The opinions of ordinary people will be heard more clearly at the annual sessions of China's top legislature and political advisory body, according to political science experts.

With the public's huge concern over issues close to their daily lives, topics relating to people's livelihoods are expected to be highlighted by about 5,000 participants at the meetings.

And it is hoped that the deputies to the National People's Congress (NPC) and members of the Chinese People's Political Consultative Conference's (CPPCC) National Committee will also focus more heavily on the anti-graft war and government reforms, according to the latest media surveys.

The second session of the 10th CPPCC National Committee and the 10th NPC open today and Friday, respectively, in Beijing.

The public is showing its greatest ever interest in what topics might be discussed at the two sessions, according to separate online surveys conducted by the Xinhua News Agency and the People's Daily.

Hundreds of thousands of netizens took part in the polls, which sought topics of most concern to the public.

Raising farmers' incomes, cutting education fees, improving employment opportunities and the establishment of a sound social security network were common themes.

Other key topics include enhancing food and drug safety, reducing production accidents and protecting the legitimate interests of both urbanites and migrant farmers, as well as strengthening public security.

Xin Ming, a researcher with the Party School of the Central Committee of the Communist Party of China, predicted that the two annual sessions of the NPC and the CPPCC's National Committee will give more attention to the welfare of ordinary people.

"An encouraging sign is that topics concerning the fundamental interests of the public dominated the discussions of almost all provincial people's congresses around the country in late February," he told China Daily.

The researcher said the move indicated a growing popularity of the scientific concept of people-centred development, which has been proposed by the new generation of Chinese leadership under President Hu Jintao.

The new concept features humanistic governance and the principle of focusing on the people, which means centring efforts on the interests of citizens in order to meet their various demands and achieve all-around development for all.

"Caring for the people is sure to propel lawmakers and political advisers to come up with more practical and concrete policies to address their concerns," Xin said.

As a signal of the positive change, the government work report to be delivered by Premier Wen Jiabao to the NPC will place an unprecedented emphasis on the well-being of citizens during the process of economic development, sources revealed.

Yu Jiancheng, a taxi driver in Beijing, expressed his hope for a down-to-earth work style among participants at the two annual sessions.

"We understand that the NPC deputies and CPPCC National Committee members need to discuss State affairs and other significant issues," he said.

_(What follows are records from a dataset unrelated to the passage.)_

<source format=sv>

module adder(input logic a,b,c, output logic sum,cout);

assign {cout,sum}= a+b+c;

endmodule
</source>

"But it's equally important for them to base their discussions on how to promote the interests of the people."

Yu said he was most concerned about narrowing the widening gap between the rich and the poor, adding that urgent measures are needed to tackle the worsening problem.

Concern for people's livelihoods, however, does not prevent the Chinese public from being enthusiastic about political issues.

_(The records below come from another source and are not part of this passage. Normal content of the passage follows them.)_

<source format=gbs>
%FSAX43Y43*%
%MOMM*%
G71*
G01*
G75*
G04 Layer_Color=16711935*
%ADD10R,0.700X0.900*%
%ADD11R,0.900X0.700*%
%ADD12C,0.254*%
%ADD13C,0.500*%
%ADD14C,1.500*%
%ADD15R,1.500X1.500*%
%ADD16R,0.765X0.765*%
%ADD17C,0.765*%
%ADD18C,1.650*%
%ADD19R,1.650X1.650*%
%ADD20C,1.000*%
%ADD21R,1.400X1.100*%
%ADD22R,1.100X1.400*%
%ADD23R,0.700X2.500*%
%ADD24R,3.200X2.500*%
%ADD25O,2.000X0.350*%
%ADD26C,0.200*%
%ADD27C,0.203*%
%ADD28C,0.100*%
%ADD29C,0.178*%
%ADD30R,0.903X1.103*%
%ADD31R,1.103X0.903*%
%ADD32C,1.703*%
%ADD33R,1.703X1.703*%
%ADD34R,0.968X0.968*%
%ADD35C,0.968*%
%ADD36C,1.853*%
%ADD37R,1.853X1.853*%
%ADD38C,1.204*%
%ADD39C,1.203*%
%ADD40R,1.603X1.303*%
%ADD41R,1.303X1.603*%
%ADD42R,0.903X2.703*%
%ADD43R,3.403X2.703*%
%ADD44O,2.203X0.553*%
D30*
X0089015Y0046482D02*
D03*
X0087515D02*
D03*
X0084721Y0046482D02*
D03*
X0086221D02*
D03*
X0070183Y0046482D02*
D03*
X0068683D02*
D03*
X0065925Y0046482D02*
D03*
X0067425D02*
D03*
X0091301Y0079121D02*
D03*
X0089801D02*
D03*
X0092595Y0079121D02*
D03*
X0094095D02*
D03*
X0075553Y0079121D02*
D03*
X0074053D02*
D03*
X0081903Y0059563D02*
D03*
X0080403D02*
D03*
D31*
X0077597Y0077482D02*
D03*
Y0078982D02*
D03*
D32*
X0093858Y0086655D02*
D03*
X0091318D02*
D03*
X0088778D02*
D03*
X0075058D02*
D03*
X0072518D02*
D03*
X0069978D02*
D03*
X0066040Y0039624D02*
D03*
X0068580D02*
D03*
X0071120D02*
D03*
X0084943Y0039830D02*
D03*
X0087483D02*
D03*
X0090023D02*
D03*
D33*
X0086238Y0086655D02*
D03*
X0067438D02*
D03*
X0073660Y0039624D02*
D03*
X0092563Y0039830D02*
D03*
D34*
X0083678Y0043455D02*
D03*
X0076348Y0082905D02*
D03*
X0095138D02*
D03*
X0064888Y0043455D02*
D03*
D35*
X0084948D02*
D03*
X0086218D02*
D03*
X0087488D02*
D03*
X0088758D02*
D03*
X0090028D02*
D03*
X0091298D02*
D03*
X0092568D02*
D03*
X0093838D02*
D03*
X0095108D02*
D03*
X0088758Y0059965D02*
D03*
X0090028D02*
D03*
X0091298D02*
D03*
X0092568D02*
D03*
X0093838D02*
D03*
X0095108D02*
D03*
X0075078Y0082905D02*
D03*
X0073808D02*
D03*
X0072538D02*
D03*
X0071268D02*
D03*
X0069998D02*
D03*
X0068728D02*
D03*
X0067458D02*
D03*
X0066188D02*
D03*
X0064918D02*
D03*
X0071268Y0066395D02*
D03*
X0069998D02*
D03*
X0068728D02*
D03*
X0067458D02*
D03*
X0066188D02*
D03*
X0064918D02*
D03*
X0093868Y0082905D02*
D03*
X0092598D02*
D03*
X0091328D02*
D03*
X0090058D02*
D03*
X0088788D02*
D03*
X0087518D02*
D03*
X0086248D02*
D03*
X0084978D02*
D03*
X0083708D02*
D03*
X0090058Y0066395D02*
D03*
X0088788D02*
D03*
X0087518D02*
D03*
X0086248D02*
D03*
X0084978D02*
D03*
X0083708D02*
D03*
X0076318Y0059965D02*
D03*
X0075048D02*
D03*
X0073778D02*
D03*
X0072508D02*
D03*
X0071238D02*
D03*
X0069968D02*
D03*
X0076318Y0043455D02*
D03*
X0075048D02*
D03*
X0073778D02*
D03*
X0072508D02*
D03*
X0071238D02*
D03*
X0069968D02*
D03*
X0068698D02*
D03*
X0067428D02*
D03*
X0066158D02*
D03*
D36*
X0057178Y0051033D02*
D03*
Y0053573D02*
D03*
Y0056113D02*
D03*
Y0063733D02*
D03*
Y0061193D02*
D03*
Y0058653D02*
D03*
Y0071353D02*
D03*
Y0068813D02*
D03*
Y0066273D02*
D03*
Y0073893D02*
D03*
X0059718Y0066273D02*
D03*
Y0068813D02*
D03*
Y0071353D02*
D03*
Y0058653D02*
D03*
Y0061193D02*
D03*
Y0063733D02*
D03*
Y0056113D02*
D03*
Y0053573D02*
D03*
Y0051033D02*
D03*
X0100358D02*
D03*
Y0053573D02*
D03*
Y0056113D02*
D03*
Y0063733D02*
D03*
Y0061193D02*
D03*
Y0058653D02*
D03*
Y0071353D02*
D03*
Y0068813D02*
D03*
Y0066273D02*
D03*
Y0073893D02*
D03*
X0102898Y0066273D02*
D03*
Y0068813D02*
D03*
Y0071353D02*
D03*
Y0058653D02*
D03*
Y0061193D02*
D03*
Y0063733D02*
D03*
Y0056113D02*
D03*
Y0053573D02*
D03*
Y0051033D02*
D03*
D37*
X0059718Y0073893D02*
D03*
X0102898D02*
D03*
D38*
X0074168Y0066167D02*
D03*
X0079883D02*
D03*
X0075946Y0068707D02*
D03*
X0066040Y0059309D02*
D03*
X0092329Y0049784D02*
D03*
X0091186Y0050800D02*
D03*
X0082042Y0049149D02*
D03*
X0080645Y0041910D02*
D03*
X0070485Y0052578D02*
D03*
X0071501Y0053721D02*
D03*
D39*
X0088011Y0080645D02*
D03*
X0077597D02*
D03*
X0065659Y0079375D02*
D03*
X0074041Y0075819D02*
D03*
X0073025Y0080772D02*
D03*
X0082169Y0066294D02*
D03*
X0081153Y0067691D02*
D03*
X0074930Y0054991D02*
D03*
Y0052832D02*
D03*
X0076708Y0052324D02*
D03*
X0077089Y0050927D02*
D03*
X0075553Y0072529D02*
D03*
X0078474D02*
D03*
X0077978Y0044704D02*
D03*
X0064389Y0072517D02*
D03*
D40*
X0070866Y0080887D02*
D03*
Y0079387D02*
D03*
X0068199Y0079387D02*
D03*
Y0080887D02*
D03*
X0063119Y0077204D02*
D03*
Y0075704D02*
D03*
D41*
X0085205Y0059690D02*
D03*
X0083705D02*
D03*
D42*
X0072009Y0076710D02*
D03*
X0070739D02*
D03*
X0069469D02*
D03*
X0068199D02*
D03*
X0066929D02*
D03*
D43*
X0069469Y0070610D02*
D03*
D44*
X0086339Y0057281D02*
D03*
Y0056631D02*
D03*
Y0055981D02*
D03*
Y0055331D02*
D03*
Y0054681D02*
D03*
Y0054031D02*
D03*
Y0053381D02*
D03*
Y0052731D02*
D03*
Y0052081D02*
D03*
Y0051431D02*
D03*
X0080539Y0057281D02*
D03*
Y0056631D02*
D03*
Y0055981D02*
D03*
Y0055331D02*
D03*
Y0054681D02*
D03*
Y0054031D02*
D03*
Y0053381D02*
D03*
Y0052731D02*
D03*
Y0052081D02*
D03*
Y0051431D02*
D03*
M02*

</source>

Among them, there is a strong call for the country to step up the battle against corruption, adjust government functions to economic changes and speed up judicial reforms.

The problem of corruption, which is believed to be the No 1 factor undermining social stability, remains the top concern among the public this year.

About 84 per cent of respondents to the Xinhua survey say anti-corruption efforts should be given top priority.

"All reforms will suffer if corruption is not eliminated," an anonymous respondent to the People's Daily online survey commented.

The deep worry comes despite firm determination from the CPC and the Chinese Government to curb corruption.

In 2003, a total of 13 ministerial and provincial-level officials were punished for graft and bribery. One of them was sentenced to death.

They included former Hebei Province Party Secretary Cheng Weigao, former Land and Resources Minister Tian Fengshan and former Anhui Vice-Governor Wang Huaizhong.

To more effectively fight against corruption, the public is pinning high hopes on NPC deputies and CPPCC National Committee members to help push ahead with government and judicial reforms to safeguard social and legal justice.

Professor Yang Haikun, vice-chairman of the Administrative Law Society of China, went further, saying the public aspiration for a "clean," truly streamlined and highly efficient government entails deepening reforms.

"More effort is needed to adapt the role of an administration-oriented government to a society calling for a service-oriented government, following the country's entry to the World Trade Organization,'' the professor said.

Apart from streamlining efforts, the ongoing reforms of government institution should focus more on improving government functions and administrative methods, Yang said.